■ **Your assignment**: Tally the lines of the data that include the word "down" and state the total, nothing else.

::: Data for this exercise :::

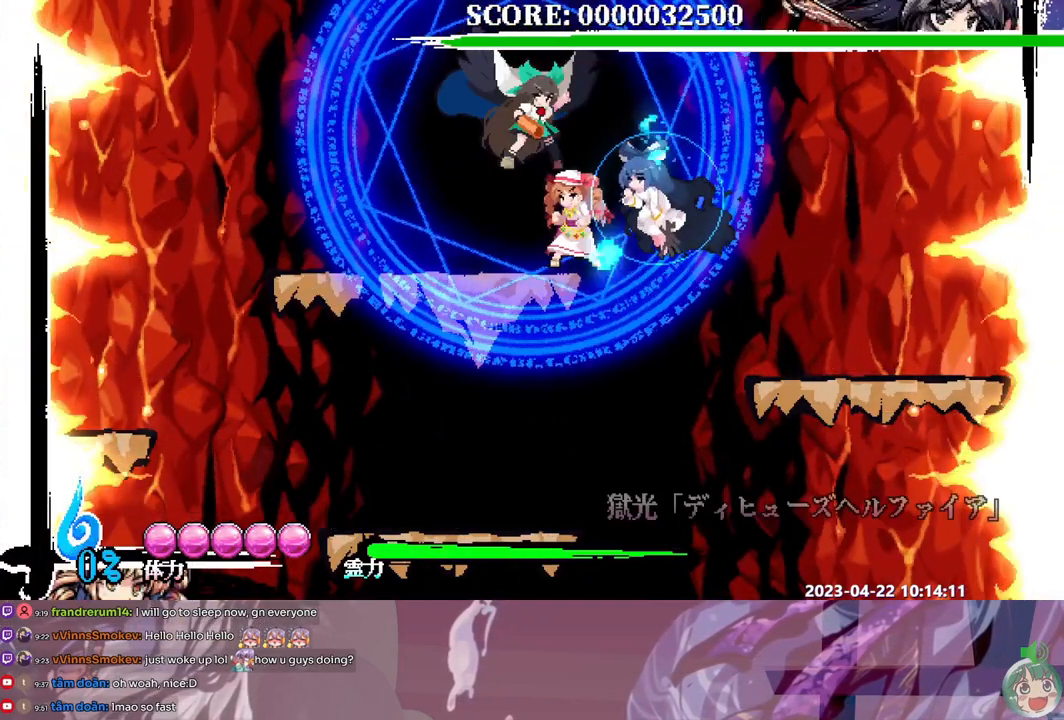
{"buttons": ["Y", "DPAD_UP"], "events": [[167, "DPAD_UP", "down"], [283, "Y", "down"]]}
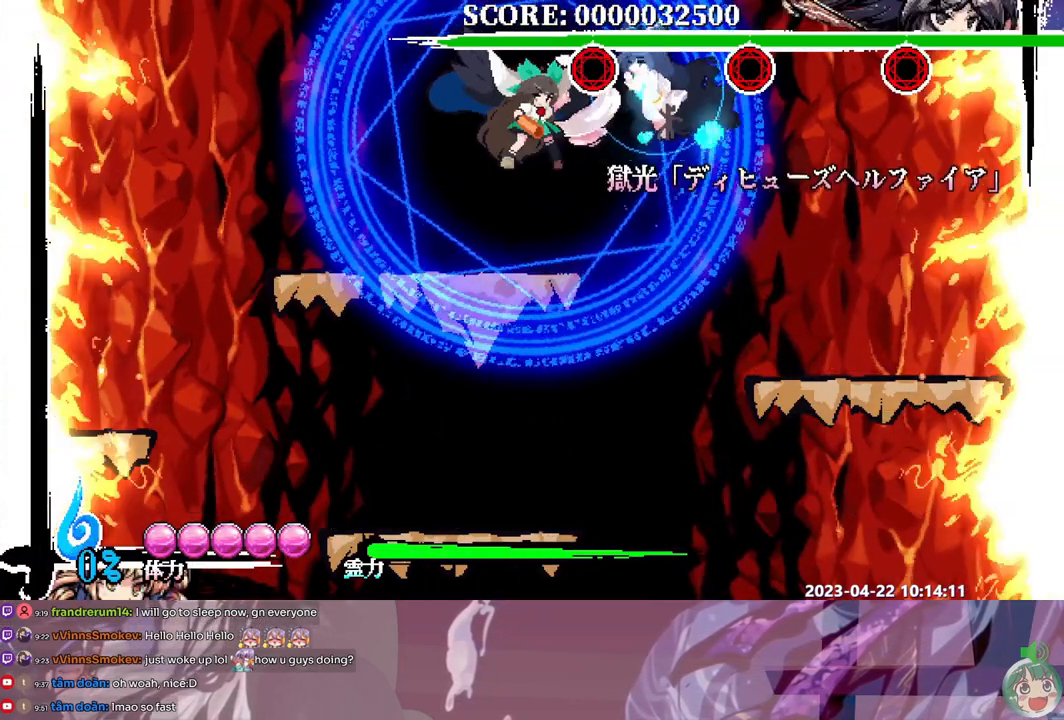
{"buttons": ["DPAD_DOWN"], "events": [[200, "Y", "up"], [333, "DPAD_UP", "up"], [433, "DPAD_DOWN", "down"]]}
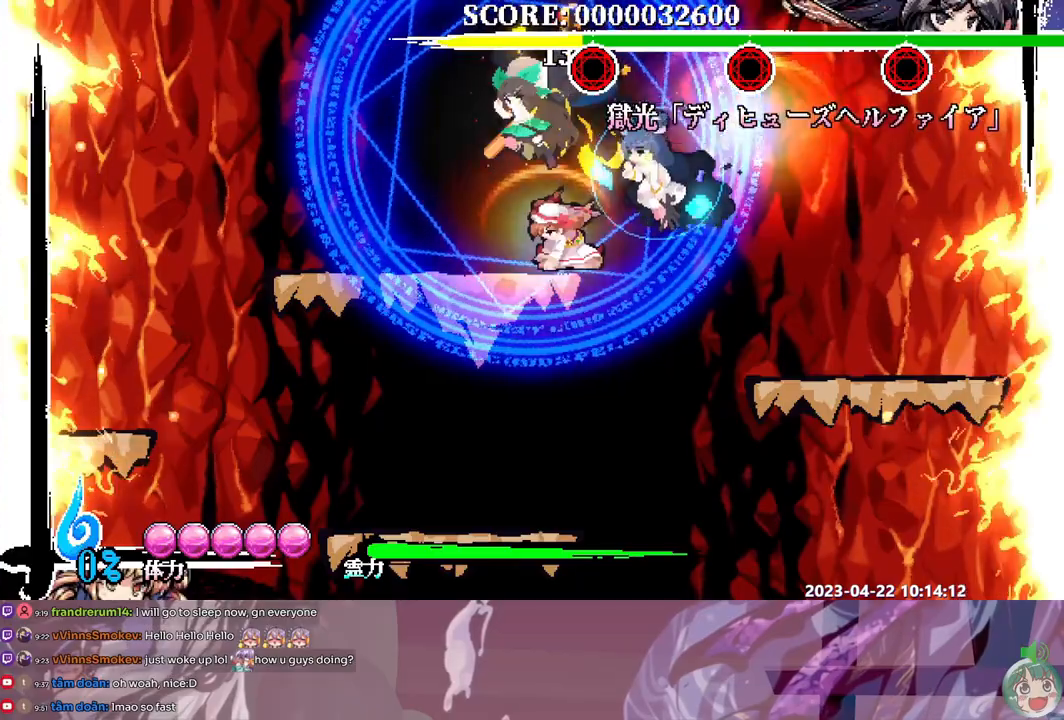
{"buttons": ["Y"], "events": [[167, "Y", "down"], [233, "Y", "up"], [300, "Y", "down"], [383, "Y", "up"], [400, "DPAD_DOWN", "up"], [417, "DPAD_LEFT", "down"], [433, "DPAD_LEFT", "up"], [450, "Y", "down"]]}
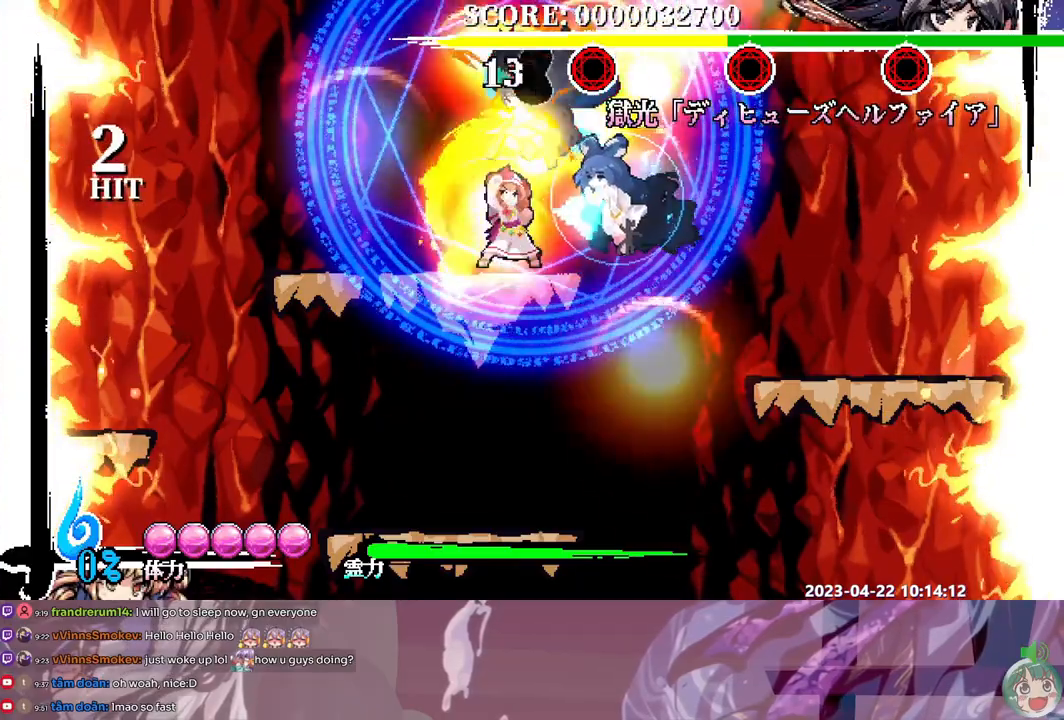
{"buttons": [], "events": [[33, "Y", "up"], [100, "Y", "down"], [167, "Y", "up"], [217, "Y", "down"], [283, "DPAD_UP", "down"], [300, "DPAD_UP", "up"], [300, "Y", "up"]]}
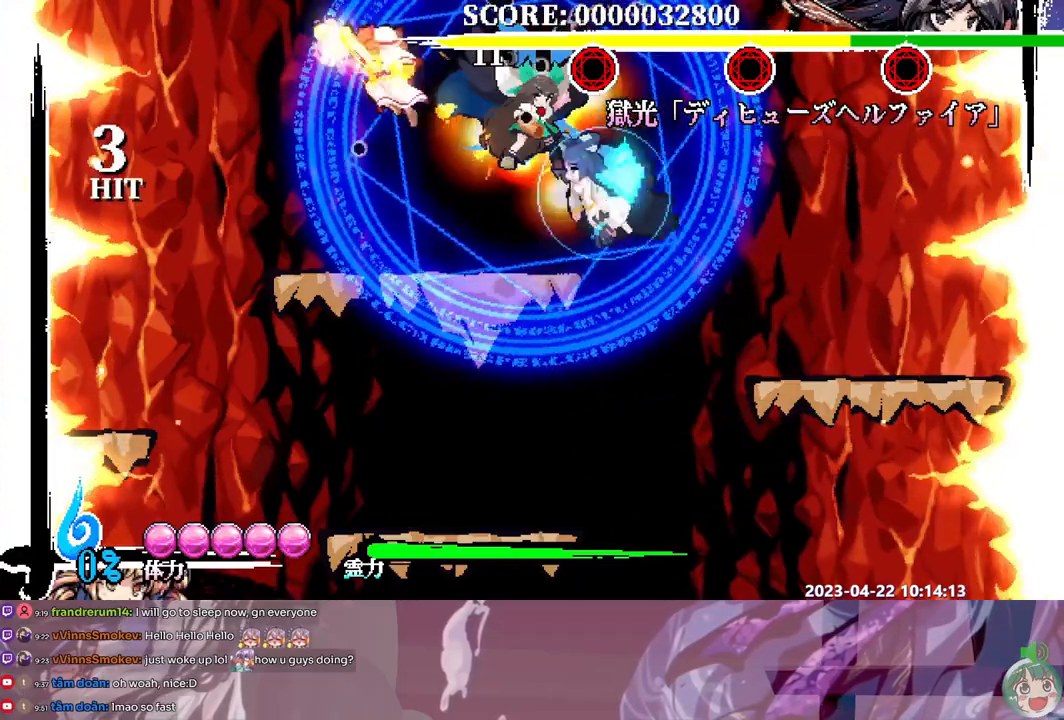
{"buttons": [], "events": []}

:::

■ **Result**: 4